What started out as a way of celebrating one of Pittsburgh’s favorite foods has become one of my favorite food events of the entire year.  It’s a worthy cause (Leukemia and Lymphoma Society), a friendly rivalry among some of Pittsburghs best chefs and restaurants, and a delicious way to sample the specialties of more than a dozen restaurants.  It all takes place on Steel City Plaza on June 23rd.  Be sure to drop by the Judge’s table and say hello.  We can compare notes on what you think were the most delicious offerings.
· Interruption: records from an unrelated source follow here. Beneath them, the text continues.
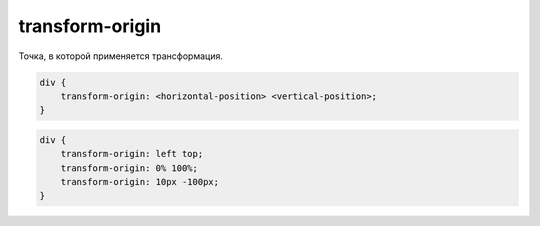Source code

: .. title:: css transform-origin

.. meta::
    :description:
        Описание css стиля transform-origin.
    :keywords:
        css transform-origin

transform-origin
================

Точка, в которой применяется трансформация.

.. code-block:: text

    div {
        transform-origin: <horizontal-position> <vertical-position>;
    }

.. code-block:: css

    div {
        transform-origin: left top;
        transform-origin: 0% 100%;
        transform-origin: 10px -100px;
    }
It’s Official!  In case you missed the end of our Grilling show last week, the winner of the Grill Contest is Elaina Lindner from Evans City. She prefers Gas and now she’s going to have a brand new Gas Grill to do her cooking on.  Thanks to all of you who participated in our little contest.  Elaina also submitted a recipe for our new cookbook, Aunt Gert’s Macaroni Salad.  If you want that recipe and more than 150 other great recipes for Picnics & Bar-B-Q, you can call member services at 412-622-1370.  Happy Grilling!

Nancy’s in Wilkinsburg

Since my son is off from school, we headed over to Nancy’s for a breakfast treat last week.  To our surprise and delight, the younger Nancy was back in the kitchen with a stylish close-cropped hairdo and her usual smiling face.  And she’s back to turning out the best home fries in the burgh!  If I haven’t said it before, Nancy’s restaurant is a community treasure.  There is so much more being served up than great food.  One small example:  While we were there I notices a mom in one of the booths with three small children.  When the waitress brought the food she just sat down with this family and started to cut the young peoples food and help them with butter, syrup, drinks, etc.  See if you can imagine that kind of personal care at a restaurant chain.  This kind of thing happens EVERY time I go into Nancy’s.  This place should be swamped with customers every day!  Go and give them a visit.  You won’t be sorry.


Found this old Brooklyn favorite at Merante’s Groceria in Oakland.  What memories.  It’s not a cookie and it’s not a cupcake.  It’s something in between with spongy cake shaped like a flying saucer and a very sweet fondant frosting in pure white and dark chocolate.  This version was actually pretty good but it was made in Clifton, NJ.  Any one know of another local source?